> PROBLEM TO WORK ON: Return all entries verbatim; skip any pictures.

───── RECORDS SHOWN

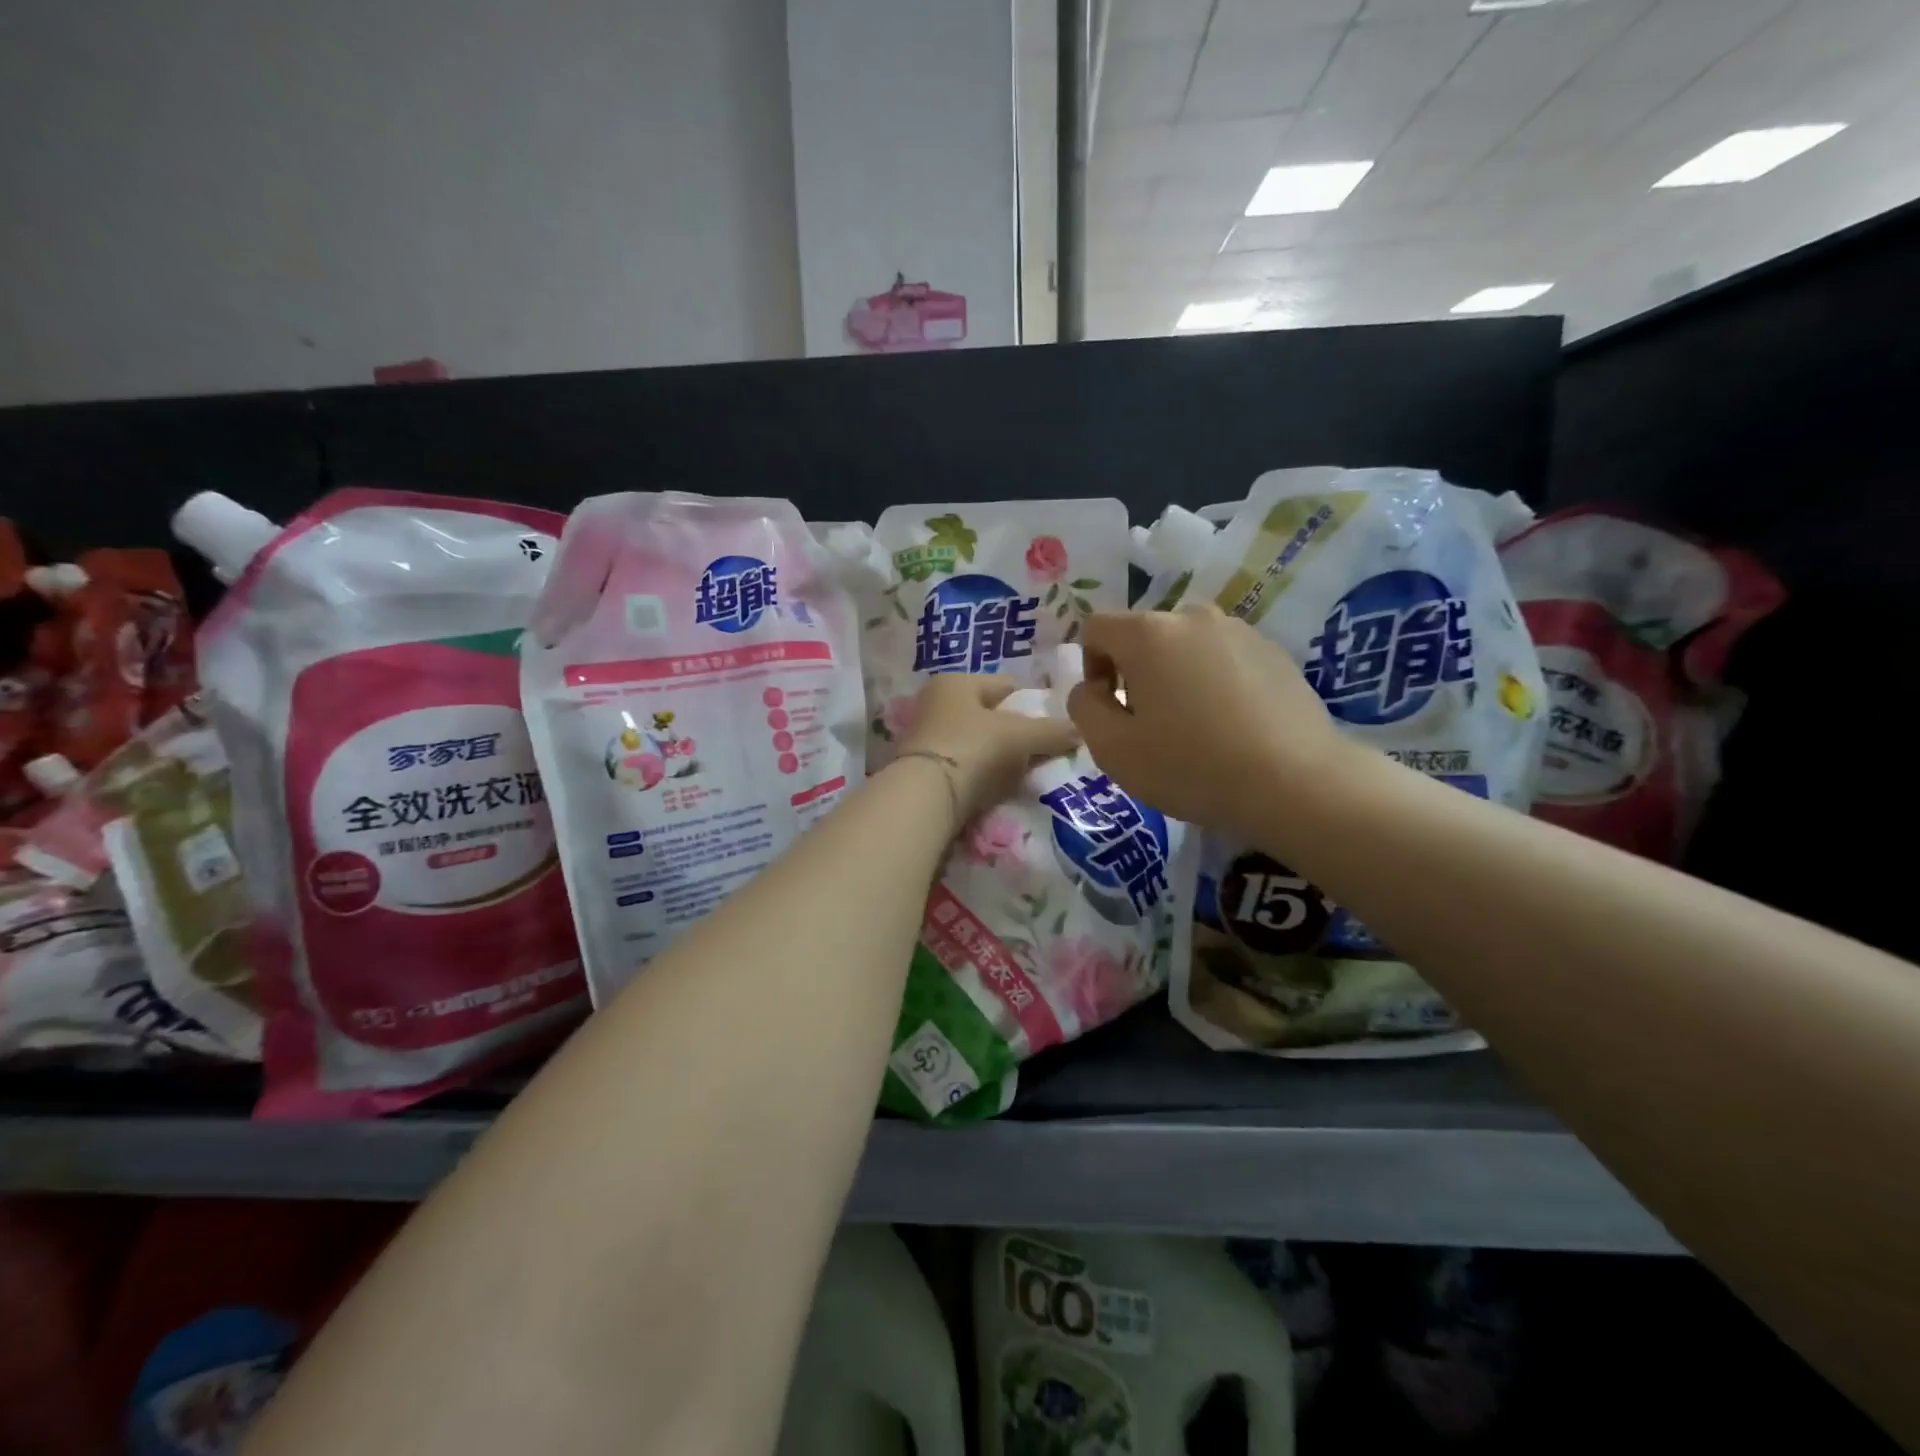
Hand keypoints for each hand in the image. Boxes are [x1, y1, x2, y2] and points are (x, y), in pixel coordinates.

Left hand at [895, 674, 1080, 822]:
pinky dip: (978, 774)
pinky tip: (993, 789)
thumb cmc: (973, 749)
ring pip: (975, 742)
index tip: (1052, 727)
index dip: (1032, 704)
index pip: (1006, 685)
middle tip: (1039, 754)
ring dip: (996, 756)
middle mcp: (935, 702)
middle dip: (1014, 733)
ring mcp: (924, 736)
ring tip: (1019, 775)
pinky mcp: (920, 769)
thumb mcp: (1020, 736)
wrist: (924, 797)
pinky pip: (962, 765)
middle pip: (989, 715)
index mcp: (956, 681)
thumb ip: (1052, 731)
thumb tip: (1080, 731)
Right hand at [1065, 604, 1355, 838]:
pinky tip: (1232, 727)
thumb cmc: (1191, 766)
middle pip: (1144, 636)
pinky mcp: (1275, 652)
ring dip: (1176, 677)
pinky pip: (1224, 659)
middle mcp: (1193, 617)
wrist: (1296, 783)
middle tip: (1150, 725)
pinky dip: (1215, 683)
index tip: (1109, 709)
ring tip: (1195, 728)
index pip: (1097, 628)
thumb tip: (1091, 689)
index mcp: (1148, 633)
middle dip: (1135, 674)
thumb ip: (1084, 708)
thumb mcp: (1113, 749)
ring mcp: (1240, 631)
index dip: (1090, 667)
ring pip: (1186, 648)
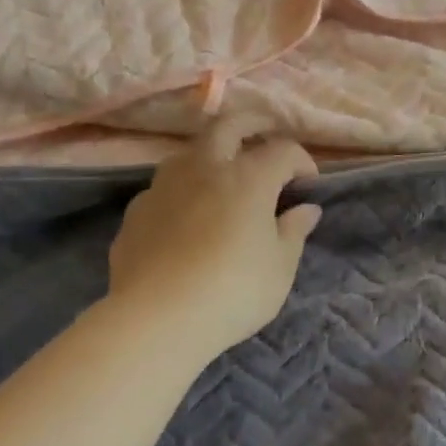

──────────

> SOLVED EXERCISE:
Hand keypoints for each hand in the image. Boxes are [x1, y1, x2, y2] and points are (x, y), in pixel coordinates.

Left hand at [895, 674, 1080, 822]:
pinky dip: (978, 774)
pinky tip: (993, 789)
thumb cmc: (973, 749)
ring pip: (975, 742)
index tip: (1052, 727)
index dip: (1032, 704)
index pip: (1006, 685)
middle tip: (1039, 754)
ring dip: (996, 756)
middle mcp: (935, 702)
middle dip: (1014, 733)
ring mcp: (924, 736)
ring tip: (1019, 775)
pinky mcp: (920, 769)
thumb mcp: (1020, 736)
wrist: (924, 797)
pinky pip: (962, 765)
middle pip: (989, 715)
index mcp: (956, 681)
thumb ip: (1052, 731)
thumb tip: (1080, 731)
Right hand at [1065, 604, 1355, 838]:
pinky tip: (1232, 727)
thumb cmc: (1191, 766)
middle pip: (1144, 636)
pinky mcp: (1275, 652)
ring dip: (1176, 677)
pinky pip: (1224, 659)
middle mcp: (1193, 617)
wrist: (1296, 783)
middle tip: (1150, 725)
pinky dip: (1215, 683)
index tip: (1109, 709)
ring tip: (1195, 728)
index pip: (1097, 628)
thumb tip: (1091, 689)
index mcp: (1148, 633)
middle dip: (1135, 674)
thumb ip: (1084, 708)
thumb mcp: (1113, 749)
ring mcp: (1240, 631)
index dip: (1090, 667)
ring pip: (1186, 648)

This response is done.